Taxes and the Poor: Why do low-income families use paid tax preparers?
Many low-income families do not have to file federal income tax returns because they owe no tax, but not filing can cost them tax benefits such as the earned income tax credit (EITC). Those who do file often need help preparing their returns, which nearly always comes from a paid preparer. Getting that help-and associated services such as refund anticipation loans (RALs)-erodes the value of the EITC and other refundable credits for these families. That cost might be worth bearing if preparers help their clients claim tax benefits that otherwise might be missed, but evidence suggests that some families who use paid preparers and qualify for the EITC still fail to claim the credit. On the other hand, some preparers not only do inform their low-income clients of their EITC eligibility, but further help them by identifying nontax forms of assistance for which they might qualify, and some even assist in the application process.

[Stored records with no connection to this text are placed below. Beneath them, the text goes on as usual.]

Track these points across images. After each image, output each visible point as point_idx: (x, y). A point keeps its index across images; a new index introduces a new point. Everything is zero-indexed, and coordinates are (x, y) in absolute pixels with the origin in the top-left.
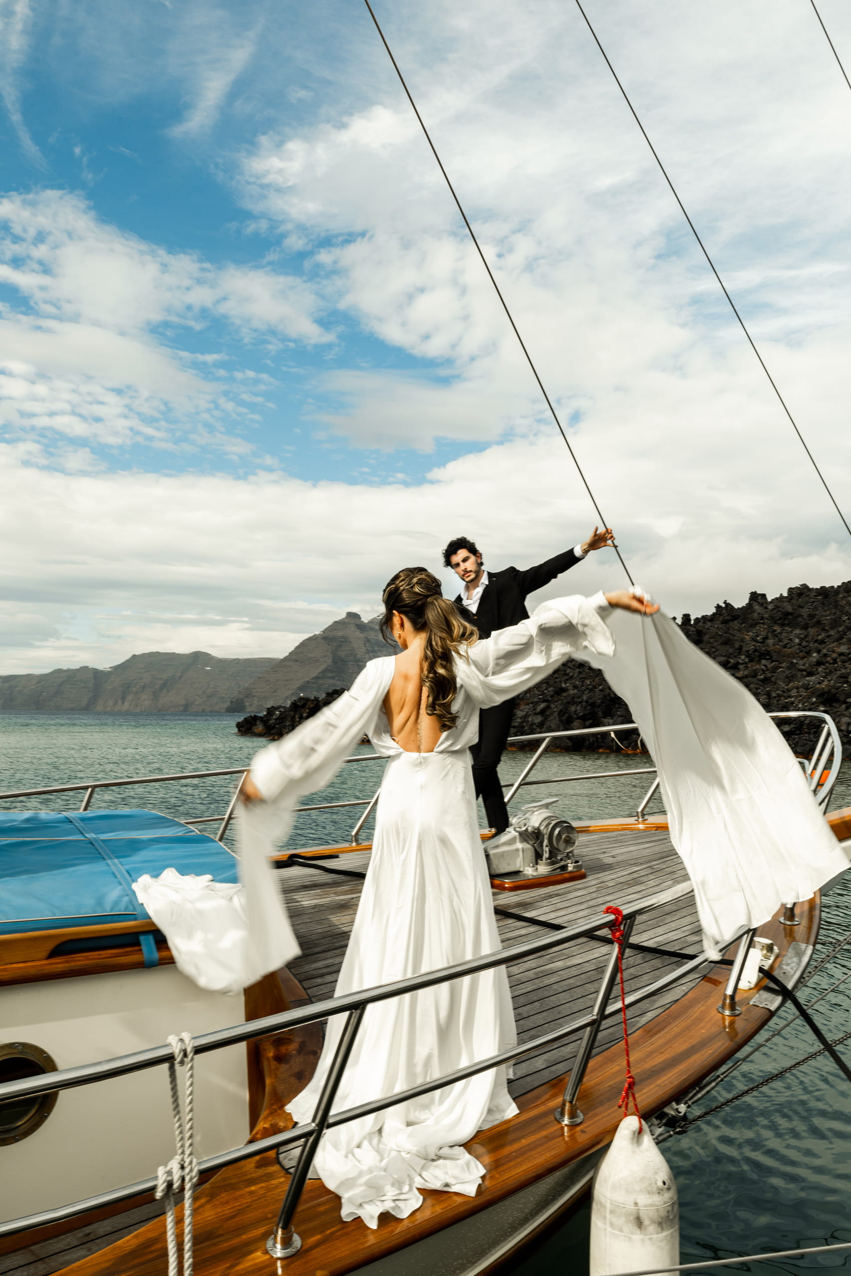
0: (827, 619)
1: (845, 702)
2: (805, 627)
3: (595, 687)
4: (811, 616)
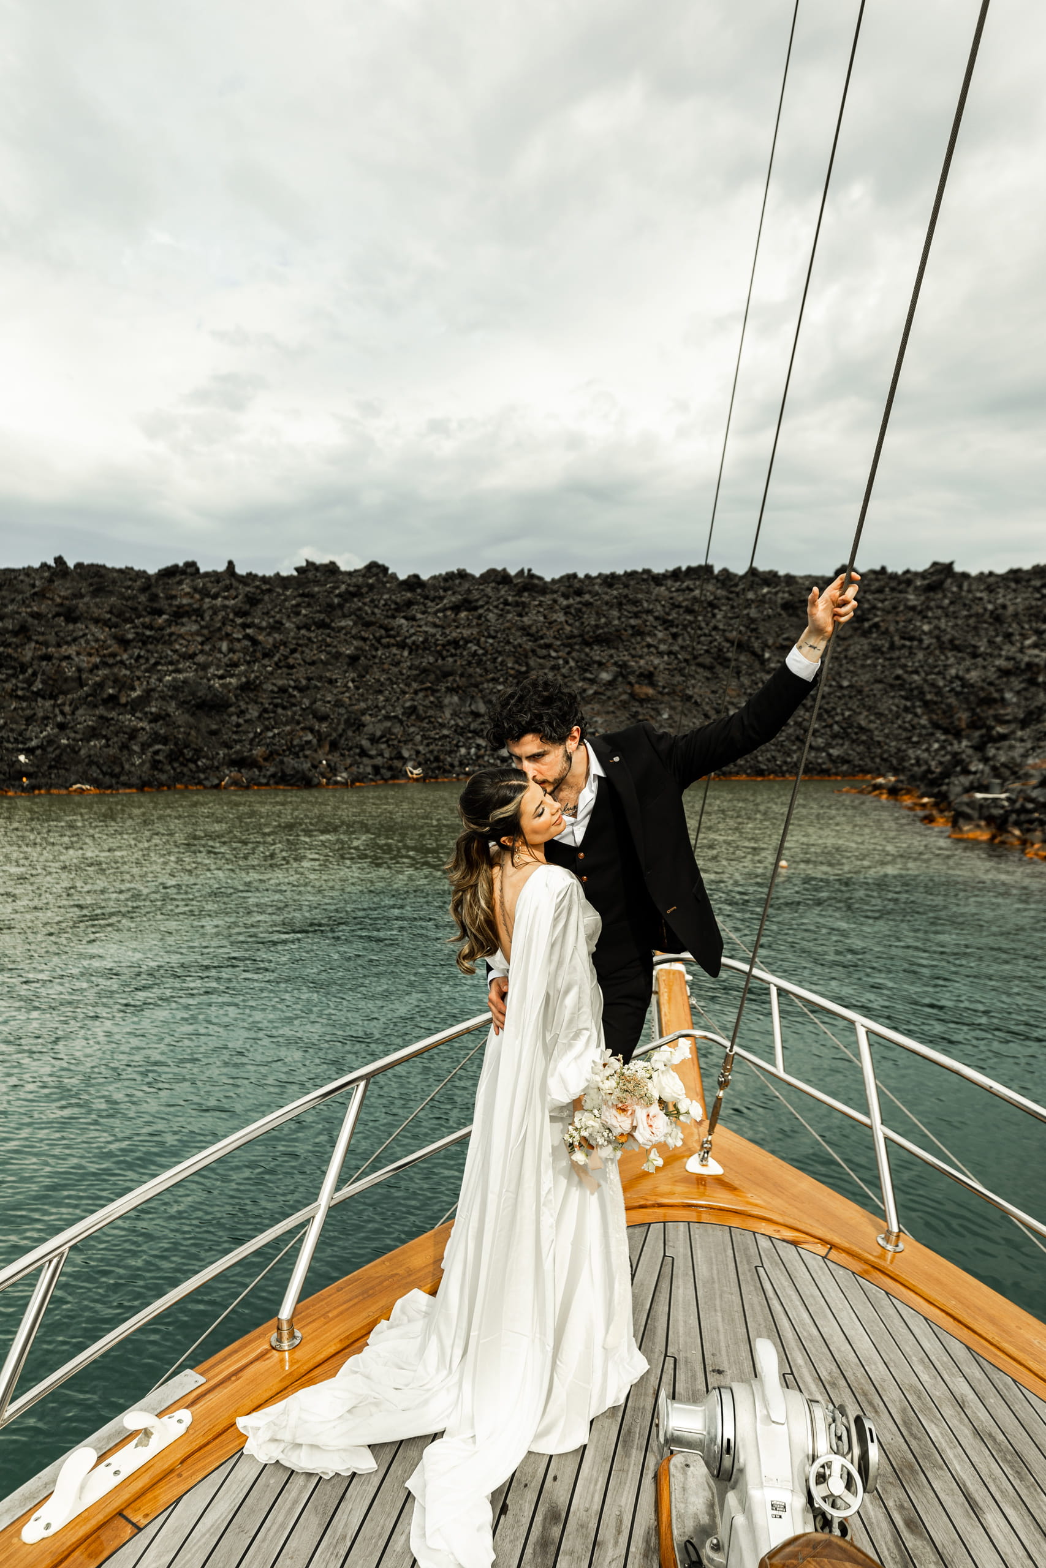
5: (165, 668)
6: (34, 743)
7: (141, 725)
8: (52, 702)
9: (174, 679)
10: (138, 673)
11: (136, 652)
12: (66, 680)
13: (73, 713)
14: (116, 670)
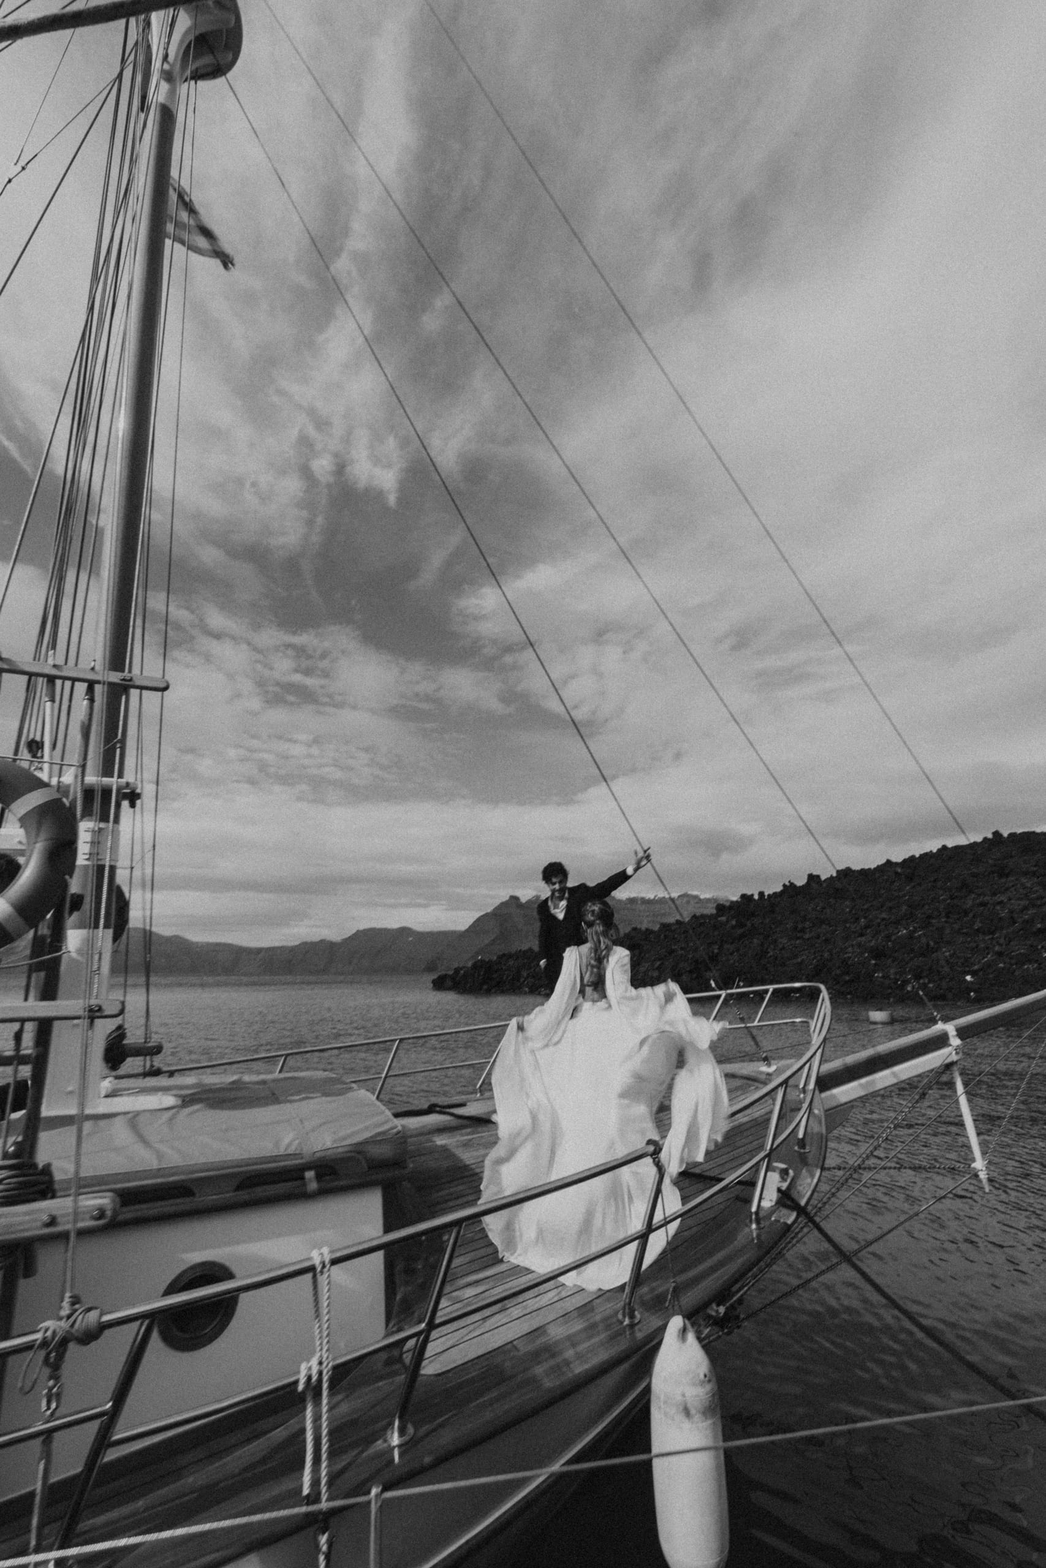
0: (869, 893)
1: (890, 956)
2: (853, 900)
4: (856, 891)
6: (976, 967)
8: (991, 936)
12: (1001, 919)
13: (1009, 944)
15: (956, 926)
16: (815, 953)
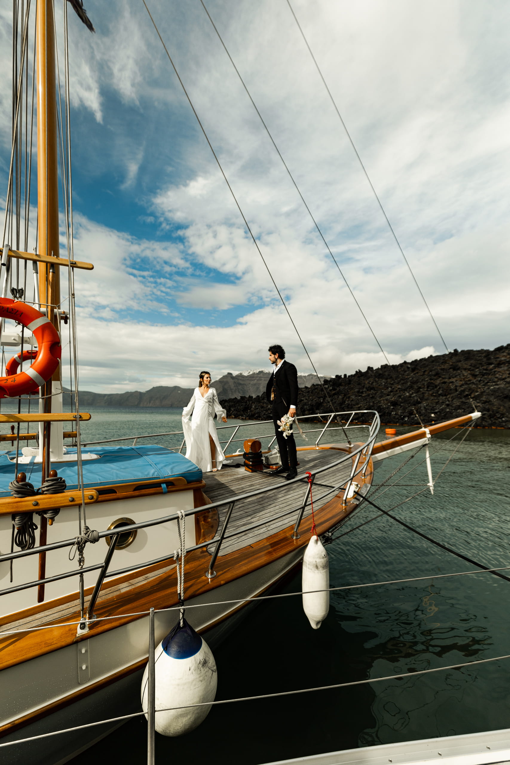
0: (394, 376)
1: (400, 405)
2: (387, 379)
3: (313, 399)
4: (389, 375)
5: (491, 384)
6: (437, 411)
7: (478, 404)
8: (445, 397)
9: (494, 388)
10: (480, 386)
11: (479, 379)
12: (451, 390)
13: (452, 401)
14: (470, 386)
15: (430, 392)
16: (366, 403)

- A majority of low-income families that file tax returns receive help to do so. In 2002, two-thirds of families with income below twice the poverty line (about $36,500 for a couple with two children, for example) received help, and virtually all used paid preparers. Hispanic and African-American families and families with less than a college education were more likely than the average low-income family to receive help.
- Using a paid preparer does not appear to make tax filers more aware of available tax benefits such as the EITC, but it does increase the likelihood that a filer who knows about the EITC will claim the credit. Roughly 70 percent of low-income tax filers reported knowing about the EITC in 2002, but among those who knew of the credit, about 80 percent of those using paid preparers actually claimed the credit, compared with 70 percent of those who filed on their own.
- Some paid preparers help their low-income clients apply for nontax benefits. For example, one firm provided food stamp applications to all qualifying clients in the largest states, along with assistance in completing and filing the forms.
- Low-income tax filers who use paid preparers can take advantage of refund anticipation loans (RALs), which are immediate cash loans from private lenders, backed by the tax refunds the borrowers have claimed on their prepared returns. RALs proliferated after 1999, when the Internal Revenue Service reinstituted the debt indicator program, which allows tax preparers to find out whether a filer’s tax refund will be redirected by the Internal Revenue Service to pay that filer’s debts. The National Consumer Law Center reports that in 2006 nearly 9 million taxpayers took out RALs. Although that number was down from the 2004 record high of 12.4 million, tax filers still paid nearly $1 billion in loan and other fees. Another 10.8 million taxpayers spent $324 million on other types of financial products to receive their refunds more quickly. A 2005 study found that RAL fees for a $2,000 refund typically ran between $35 and $115, resulting in effective annual interest rates between 40 percent and over 700 percent (because of the short duration of the actual loan).
- EITC recipients are much more likely than nonrecipients to take out RALs. In 2006 nearly two-thirds of RALs went to tax filers claiming the EITC, even though they filed just one-sixth of all tax returns.